Question #c8745

1 Answer
Jul 10, 2017

#lambda = "0.0123 nm"#


Assuming you mean #1 xx 10^4# volts, that asks you to recall the definition of the electron-volt:

One electron-volt is the amount of energy needed to push an electron through a potential difference of one volt.
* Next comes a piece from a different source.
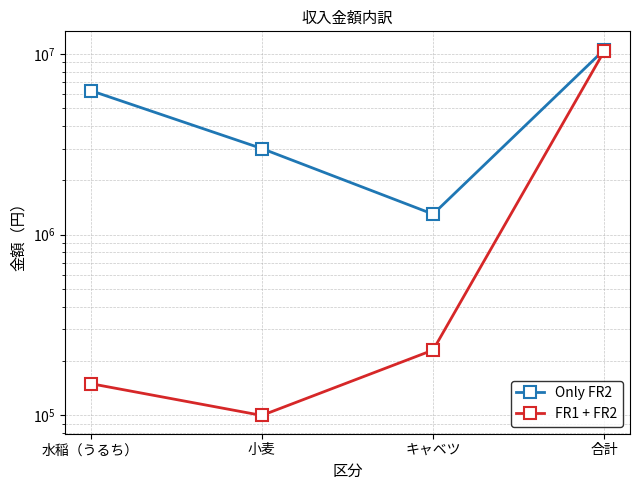

List the series in order of their peak value, lowest first.

FR1 + FR2, Only FR2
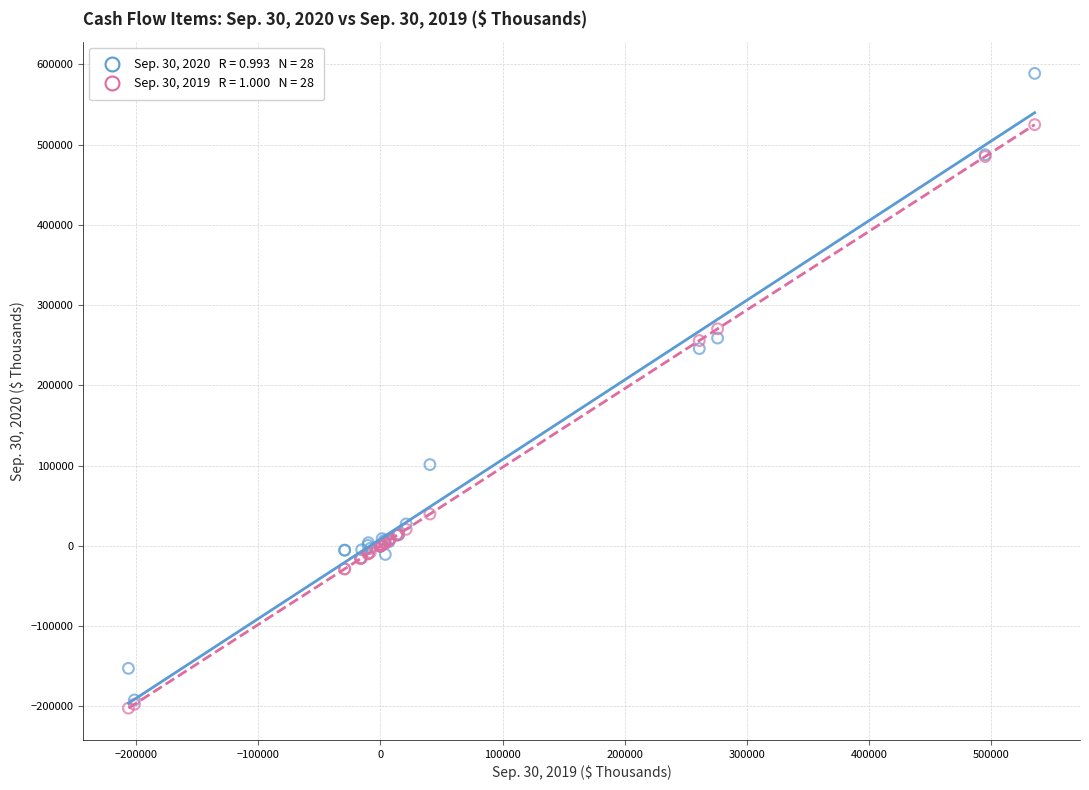

Across all series, what Y value is closest to 193316?

245865.0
So, the energy involved in this process is #10^4# #"eV"#. The kinetic energy in terms of wavelength is given by

#K = 1/2 mv^2 = p^2/(2m)#

(or #p = sqrt(2mK)#)

#lambda = h/p = h/(mv)#

where:

  • #h = 6.626 xx 10^(-34)# #"J"cdot"s"# is Planck's constant.
  • #m# is the mass of the electron in #"kg"#.
  • #v# is its speed in #"m/s"#.
  • #p# is its momentum.
  • #lambda# is the wavelength of the electron in #"m"#.

So, first, we convert the energy from #"eV"# to #"J"#:

#10^4 cancel"eV" xx (1.602 xx 10^(-19) "J")/(cancel"1 eV") = 1.602 xx 10^(-15)# #"J"#

And now, if we derive #lambda# as a function of #K#:

#lambda = h/(sqrt(2mK))#

#= (6.626 xx 10^(-34) "kg"cdot"m"^2"/s")/(sqrt(2cdot 9.109 xx 10^(-31) "kg" cdot 1.602 xx 10^(-15) "kg"cdot"m"^2"/s"^2)#

#= 1.227 xx 10^(-11)# #"m"#

A more useful unit here would be the #"nm"#, where #"1 nm" = 10^(-9)# #"m"#:

#color(blue)(lambda = "0.0123 nm")#

This is in the X-ray region of the EM spectrum.